Aim of the exercise - Find the string "HTML" in the records. Copy every line it appears in.

Extracted information -
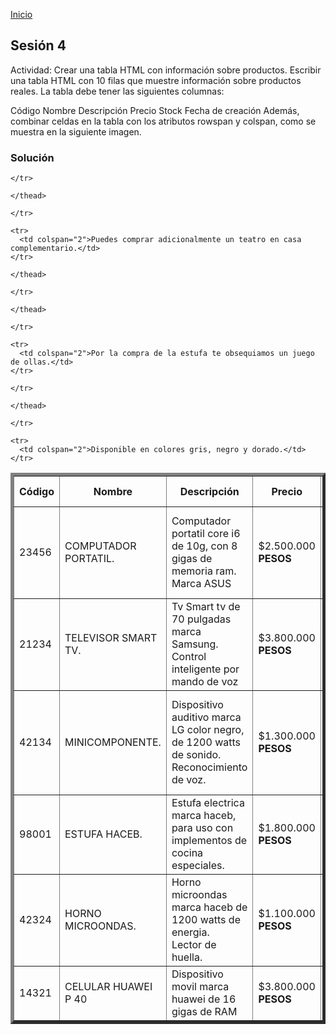 <!-- No borrar o modificar -->
[Inicio](./index.md)

## Sesión 4


Actividad: Crear una tabla HTML con información sobre productos.
Escribir una tabla HTML con 10 filas que muestre información sobre productos reales. La tabla debe tener las siguientes columnas:

Código
Nombre
Descripción
Precio
Stock
Fecha de creación
Además, combinar celdas en la tabla con los atributos rowspan y colspan, como se muestra en la siguiente imagen.

### Solución

<table border="5" cellpadding="3" cellspacing="10">
  <thead>
    <tr>
      <th>Código</th>
      <th>Nombre</th>
      <th colspan="2">Descripción</th>
      <th>Precio</th>
      <th>Stock</th>
      <th>Fecha de creación</th>
      <th>Lugar de creación</th>
      <th>Ubicación</th>
      <th>Estado</th>
      <th>Garantía</th>

    </tr>

  </thead>
  <tbody>
    <tr>
      <td rowspan="2">23456</td>
      <td rowspan="2">COMPUTADOR PORTATIL.</td>
      <td colspan="2">Computador portatil core i6 de 10g, con 8 gigas de memoria ram.<br>Marca ASUS</td>
      <td>$2.500.000<br><strong>PESOS</strong></td>
      <td>1742<br><strong>UNIDADES</strong></td>
      <td>15/12/23</td>
      <td>MEDELLIN,<br>COLOMBIA</td>
      <td>BODEGA.<br>78</td>
      <td>NUEVO.</td>
      <td>2 AÑOS A NIVEL MUNDIAL.<br><strong>NO APLICA PARA MAL USO...</strong></td>


    </thead>
  <tbody>
    <tr>
      <td rowspan="2">21234</td>
      <td rowspan="2">TELEVISOR SMART TV.</td>
      <td colspan="2">Tv Smart tv de 70 pulgadas marca Samsung.<br>Control inteligente por mando de voz</td>
      <td rowspan="2">$3.800.000<br><strong>PESOS</strong></td>
      <td rowspan="2">512<br><strong>UNIDADES</strong></td>
      <td rowspan="2">11/06/23</td>
      <td rowspan="2">MEDELLIN,<br>COLOMBIA</td>
      <td rowspan="2">BODEGA.<br>32</td>
      <td rowspan="2">DE EXHICICIÓN.</td>
      <td rowspan="2">1 AÑO Y MEDIO</td>

    </tr>

    <tr>
      <td colspan="2">Puedes comprar adicionalmente un teatro en casa complementario.</td>
    </tr>

    </thead>
  <tbody>
    <tr>
      <td rowspan="2">42134</td>
      <td rowspan="2">MINICOMPONENTE.</td>
      <td colspan="2">Dispositivo auditivo marca LG color negro, de 1200 watts de sonido.<br>Reconocimiento de voz.</td>
      <td>$1.300.000<br><strong>PESOS</strong></td>
      <td>7654<br><strong>UNIDADES</strong></td>
      <td>25/08/23</td>
      <td>MEDELLIN,<br>COLOMBIA</td>
      <td>BODEGA.<br>21</td>
      <td>NUEVO</td>
      <td>1 AÑO.<br>ADICIONAL PUEDES COMPRAR UN SEGURO CONTRA ROBO.</td>

    </tr>

    </thead>
  <tbody>
    <tr>
      <td rowspan="2">98001</td>
      <td rowspan="2">ESTUFA HACEB.</td>
      <td colspan="2">Estufa electrica marca haceb, para uso con implementos de cocina especiales.</td>
      <td rowspan="2">$1.800.000<br><strong>PESOS</strong></td>
      <td rowspan="2">1742<br><strong>UNIDADES</strong></td>
      <td rowspan="2">15/12/23</td>
      <td rowspan="2">MEDELLIN,<br>COLOMBIA</td>
      <td rowspan="2">BODEGA.<br>19</td>
      <td rowspan="2">NUEVA<br><strong>IMPORTADA</strong></td>
      <td rowspan="2">2 AÑOS</td>

    </tr>

    <tr>
      <td colspan="2">Por la compra de la estufa te obsequiamos un juego de ollas.</td>
    </tr>

  </tbody>
    
</thead>
  <tbody>
    <tr>
      <td rowspan="2">42324</td>
      <td rowspan="2">HORNO MICROONDAS.</td>
      <td colspan="2">Horno microondas marca haceb de 1200 watts de energia.<br>Lector de huella.</td>
      <td>$1.100.000<br><strong>PESOS</strong></td>
      <td>656<br><strong>UNIDADES</strong></td>
      <td>25/12/23</td>
      <td>MEDELLIN,<br>COLOMBIA</td>
      <td>BODEGA.<br>01</td>
      <td>NUEVO</td>
      <td>1 AÑO Y MEDIO.</td>

    </tr>

    </thead>
  <tbody>
    <tr>
      <td rowspan="2">14321</td>
      <td rowspan="2">CELULAR HUAWEI P 40</td>
      <td colspan="2">Dispositivo movil marca huawei de 16 gigas de RAM</td>
      <td rowspan="2">$3.800.000<br><strong>PESOS</strong></td>
      <td rowspan="2">1200<br><strong>UNIDADES</strong></td>
      <td rowspan="2">01/09/23</td>
      <td rowspan="2">MEDELLIN,<br>COLOMBIA</td>
      <td rowspan="2">BODEGA.<br>19</td>
      <td rowspan="2">NUEVO<br><strong>IMPORTADA</strong></td>
      <td rowspan="2">2 AÑOS</td>

    </tr>

    <tr>
      <td colspan="2">Disponible en colores gris, negro y dorado.</td>
    </tr>

  </tbody>
</table>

Solution below -
Actividad: Crear una tabla HTML con información sobre productos.
Escribir una tabla HTML con 10 filas que muestre información sobre productos reales. La tabla debe tener las siguientes columnas:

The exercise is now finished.